Lopez Juan Pablo, Diallo Alpha, Cruceanu Cristiana, Fiori Laura M, Laboissiere Sylvie, Guillet Isabelle, Fontaine Joelle, Ragoussis Jiannis, Benes Vladimir, Turecki Gustavo, Ernst Carl
McGill Group for Suicide Studies (MGSS), Douglas Mental Health University Institute, McGill University, Frank B Common Pavilion, Room F-2101.2, 6875 LaSalle Boulevard, Montreal, QC, H4H 1R3, Canada.
Department of Human Genetics, McGill University, Montreal, QC, Canada.
BMC Med Genomics. 2015 Jul 1;8:35. doi: 10.1186/s12920-015-0109-x.
Small ncRNAs (sncRNAs) offer great hope as biomarkers of disease and response to treatment. This has been highlighted in the context of several medical conditions such as cancer, liver disease, cardiovascular disease, and central nervous system disorders, among many others. Here we assessed several steps involved in the development of an ncRNA biomarker discovery pipeline, ranging from sample preparation to bioinformatic processing of small RNA sequencing data.
A total of 45 biological samples were included in the present study. All libraries were prepared using the Illumina TruSeq Small RNA protocol and sequenced using the HiSeq2500 or MiSeq Illumina sequencers. Small RNA sequencing data was validated using qRT-PCR. At each stage, we evaluated the pros and cons of different techniques that may be suitable for different experimental designs. Evaluation methods included quality of data output in relation to hands-on laboratory time, cost, and efficiency of processing.

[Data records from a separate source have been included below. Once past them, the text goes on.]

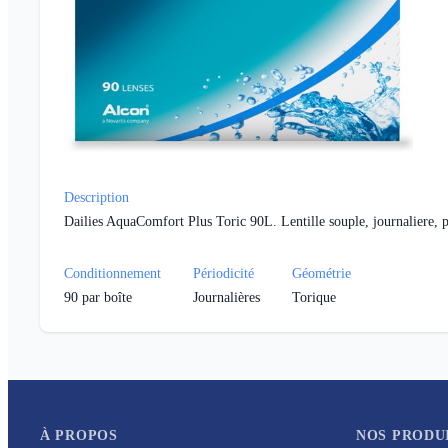
Description
Dailies AquaComfort Plus Toric 90L. Lentille souple, journaliere, p
Conditionnement
Périodicité
Géométrie
90
par boîte
Journalières
Torique
À PROPOS
NOS PRODU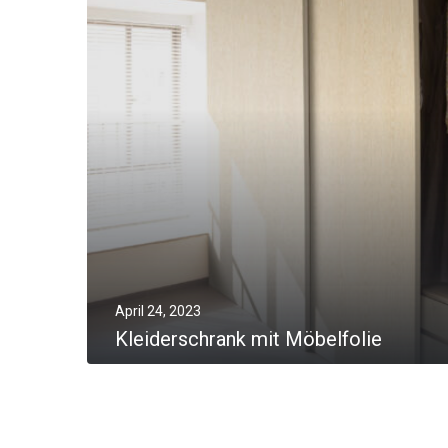
April 24, 2023
Kleiderschrank mit Möbelfolie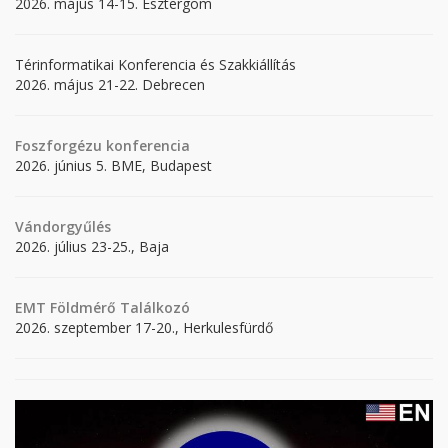
2026. május 14-15. Esztergom
Térinformatikai Konferencia és Szakkiállítás
2026. május 21-22. Debrecen
Foszforgézu konferencia
2026. június 5. BME, Budapest
Vándorgyűlés
2026. július 23-25., Baja
EMT Földmérő Találkozó
2026. szeptember 17-20., Herkulesfürdő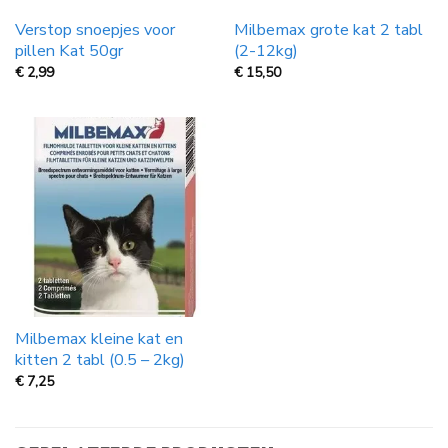
Verstop snoepjes voor
Milbemax grote kat 2 tabl
pillen Kat 50gr
(2-12kg)
€
2,99
€
15,50
Milbemax kleine kat en
kitten 2 tabl (0.5 – 2kg)
€
7,25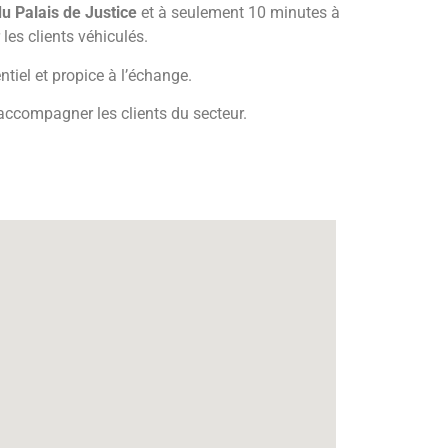
u Palais de Justice
et à seulement 10 minutes à
les clients véhiculés.
ntiel et propice à l’échange.
ccompagner les clients du secteur.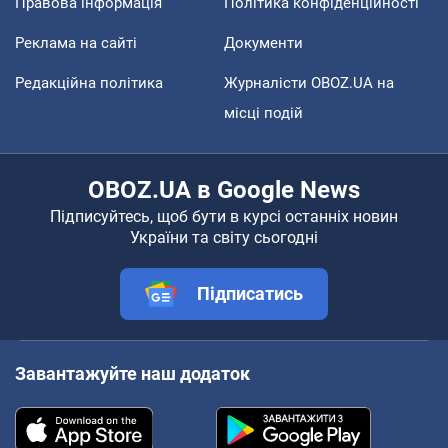
Правова інформація
Політика конфіденційності
Реклама на сайті
Документи
Редакційна політика
Журналісти OBOZ.UA на
місці подій
OBOZ.UA в Google News
Підписуйтесь, щоб бути в курсі останніх новин
України та світу сьогодні
Підписатись
Завантажуйте наш додаток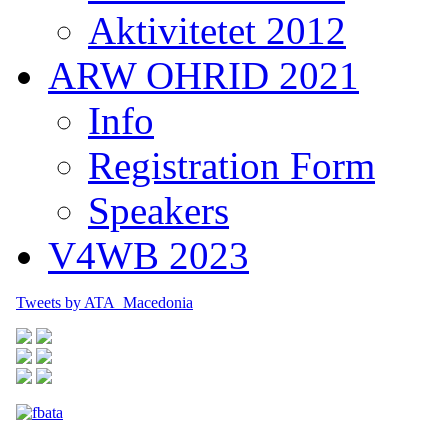
Aktivitetet 2012
ARW OHRID 2021
Info
Registration Form
Speakers
V4WB 2023
Tweets by ATA_Macedonia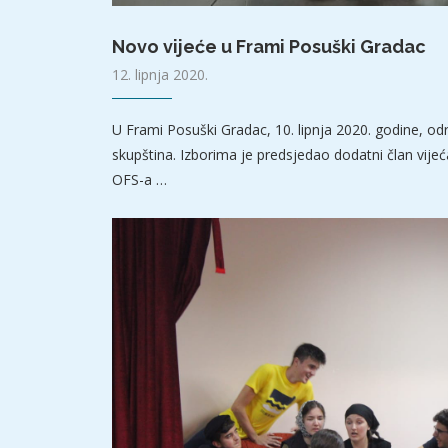
Novo vijeće u Frami Posuški Gradac
12. lipnja 2020.
U Frami Posuški Gradac, 10. lipnja 2020. godine, od
skupština. Izborima je predsjedao dodatni član vijeć
OFS-a …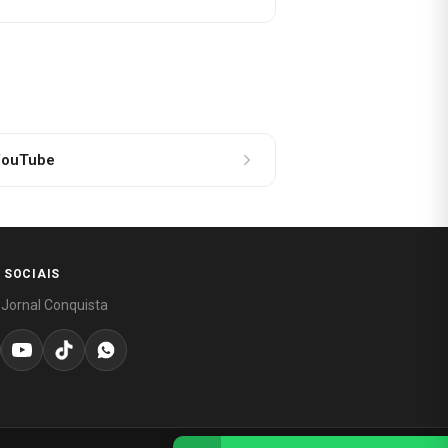
ouTube
 SOCIAIS
 Jornal Conquista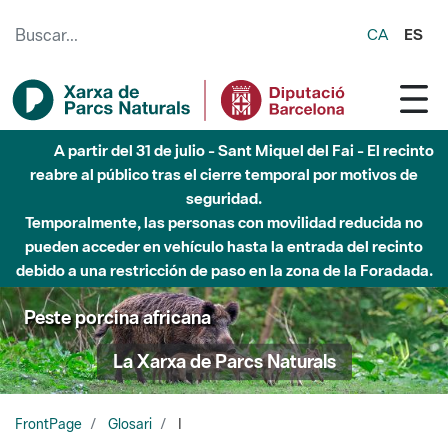
Saltar al contenido principal
CA
ES
A partir del 31 de julio - Sant Miquel del Fai - El recinto
reabre al público tras el cierre temporal por motivos de
seguridad.
Temporalmente, las personas con movilidad reducida no
pueden acceder en vehículo hasta la entrada del recinto
debido a una restricción de paso en la zona de la Foradada.
Peste porcina africana
La Xarxa de Parcs Naturals
FrontPage
Glosari
I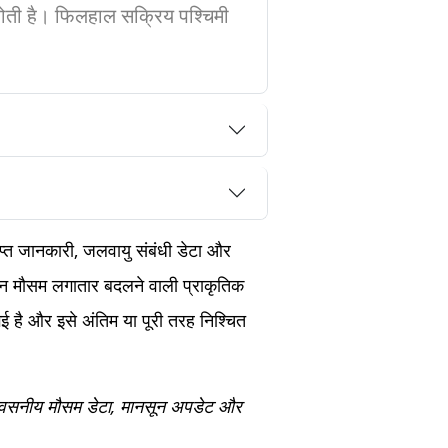
 होती है। फिलहाल सक्रिय पश्चिमी
राप्त जानकारी, जलवायु संबंधी डेटा और
िन मौसम लगातार बदलने वाली प्राकृतिक
ई है और इसे अंतिम या पूरी तरह निश्चित
िश्वसनीय मौसम डेटा, मानसून अपडेट और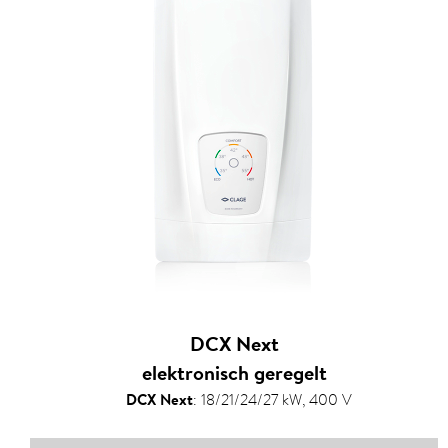
DCX Next
elektronisch geregelt
DCX Next
:
18/21/24/27 kW, 400 V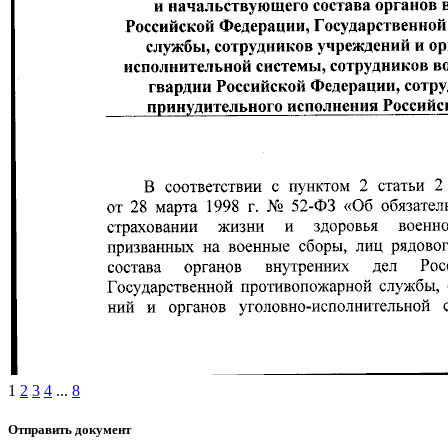
1
2
3
4
...
8
Отправить документ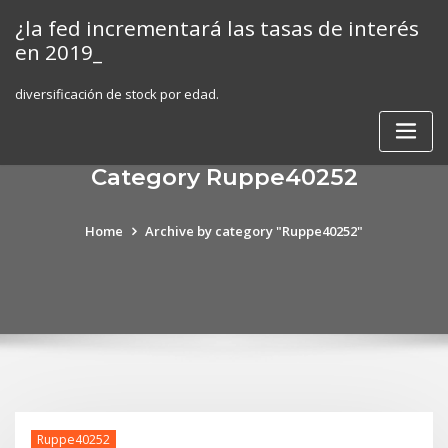
Skip
¿la fed incrementará las tasas de interés
to
en 2019_
content
diversificación de stock por edad.
Category Ruppe40252
Home
Archive by category "Ruppe40252"
Ruppe40252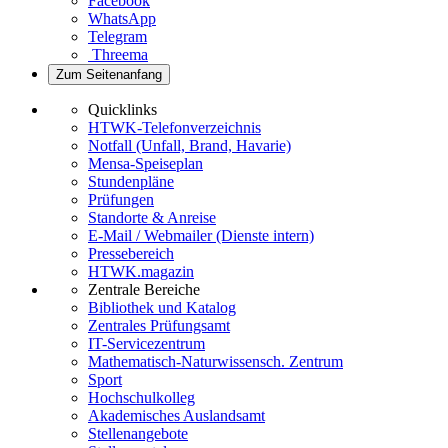
Facebook
WhatsApp
Telegram
Threema
Zum Seitenanfang
Quicklinks
HTWK-Telefonverzeichnis
Notfall (Unfall, Brand, Havarie)
Mensa-Speiseplan
Stundenpläne
Prüfungen
Standorte & Anreise
E-Mail / Webmailer (Dienste intern)
Pressebereich
HTWK.magazin
Zentrale Bereiche
Bibliothek und Katalog
Zentrales Prüfungsamt
IT-Servicezentrum
Mathematisch-Naturwissensch. Zentrum
Sport
Hochschulkolleg
Akademisches Auslandsamt
Stellenangebote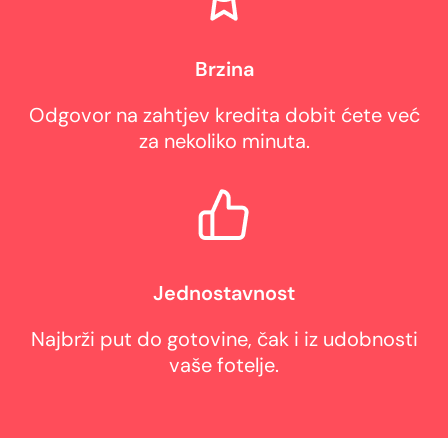
Brzina
Odgovor na zahtjev kredita dobit ćete već
za nekoliko minuta.
Jednostavnost
Najbrži put do gotovine, čak i iz udobnosti
vaše fotelje.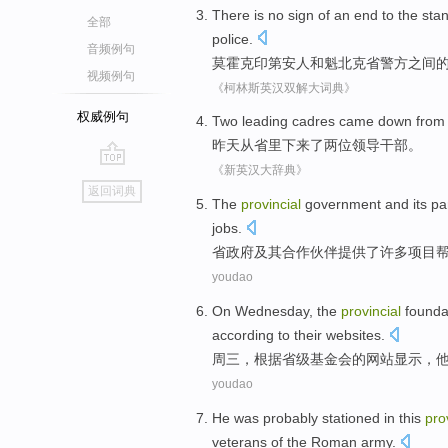
There is no
sign
of
an end
to
the
stan
全部
police
.
音频例句
莫霍克
印第安
人和
魁北克省
警方
之间
视频例句
《柯林斯英汉双解大词典》
权威例句
Two
leading
cadres
came
down
from
昨天
从
省里
下来了
两位
领导
干部
。
《新英汉大辞典》
go
返回词典
top
The
provincial
government
and its
pa
jobs
.
省政府
及其
合作伙伴
提供了
许多
项目
youdao
On Wednesday
,
the
provincial
founda
according to
their
websites
.
周三
，
根据
省级
基金会
的
网站显示
，
youdao
He was
probably
stationed
in
this
pro
veterans
of the
Roman
army
.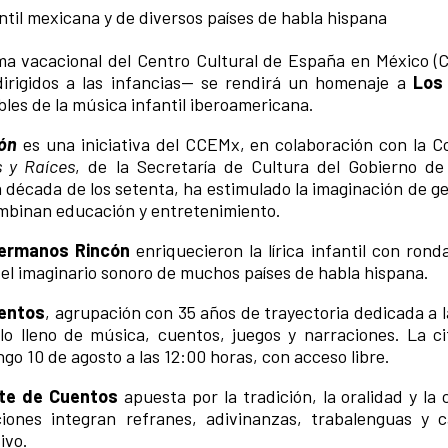
fantil mexicana y de diversos países de habla hispana
a vacacional del Centro Cultural de España en México 
 dirigidos a las infancias— se rendirá un homenaje a
Los
les de la música infantil iberoamericana.
cón
es una iniciativa del CCEMx, en colaboración con la C
s y Raíces
, de la Secretaría de Cultura del Gobierno de
a década de los setenta, ha estimulado la imaginación de g
ombinan educación y entretenimiento.
ermanos Rincón
enriquecieron la lírica infantil con rond
el imaginario sonoro de muchos países de habla hispana.
uentos
, agrupación con 35 años de trayectoria dedicada a l
o lleno de música, cuentos, juegos y narraciones. La ci
go 10 de agosto a las 12:00 horas, con acceso libre.
ate de Cuentos
apuesta por la tradición, la oralidad y la
iones integran refranes, adivinanzas, trabalenguas y 
ivo.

Our results show that good quality sequencing libraries can be prepared from small amounts of total RNA and that varying degradation levels in the samples do not have a significant effect on the overall quantification of sncRNAs via NGS. In addition, we describe the strengths and limitations of three commercially available library preparation methods: (1) Novex TBE PAGE gel; (2) Pippin Prep automated gel system; and (3) AMPure XP beads. We describe our bioinformatics pipeline, provide recommendations for sequencing coverage, and describe in detail the expression and distribution of all sncRNAs in four human tissues: whole-blood, brain, heart and liver.
Ultimately this study provides tools and outcome metrics that will aid researchers and clinicians in choosing an appropriate and effective high-throughput sequencing quantification method for various study designs, and overall generating valuable information that can contribute to our understanding of small ncRNAs as potential biomarkers and mediators of biological functions and disease.
小非编码RNA(sncRNAs)作为疾病生物标志物和治疗反应指标,带来了巨大希望。在多种医学病症中,如癌症、肝病、心血管疾病和中枢神经系统疾病等,这一点已得到凸显。在此,我们评估了非编码RNA生物标志物发现流程开发中涉及的几个步骤,从样本制备到小RNA测序数据的生物信息学处理。
本研究共纳入45个生物样本。所有文库均使用Illumina TruSeq Small RNA方案制备,并使用HiSeq2500或MiSeq Illumina测序仪进行测序。小RNA测序数据通过qRT-PCR进行验证。在每个阶段,我们评估了可能适用于不同实验设计的不同技术的优缺点。评估方法包括与实际操作实验室时间、成本和处理效率相关的数据输出质量。
我们的结果表明,可以从少量总RNA制备高质量的测序文库,并且样本中不同程度的降解对通过NGS进行的sncRNAs总体定量没有显著影响。此外,我们描述了三种市售文库制备方法的优缺点:(1)Novex TBE PAGE凝胶;(2)Pippin Prep自动凝胶系统;(3)AMPure XP磁珠。我们描述了我们的生物信息学流程,提供了测序覆盖度的建议,并详细描述了四种人体组织(全血、脑、心脏和肝脏)中所有sncRNAs的表达和分布。
最终,本研究提供了工具和结果指标,将有助于研究人员和临床医生为各种研究设计选择合适且有效的高通量测序定量方法,并总体上生成有价值的信息,有助于我们理解小非编码RNA作为潜在生物标志物以及生物功能和疾病的介质。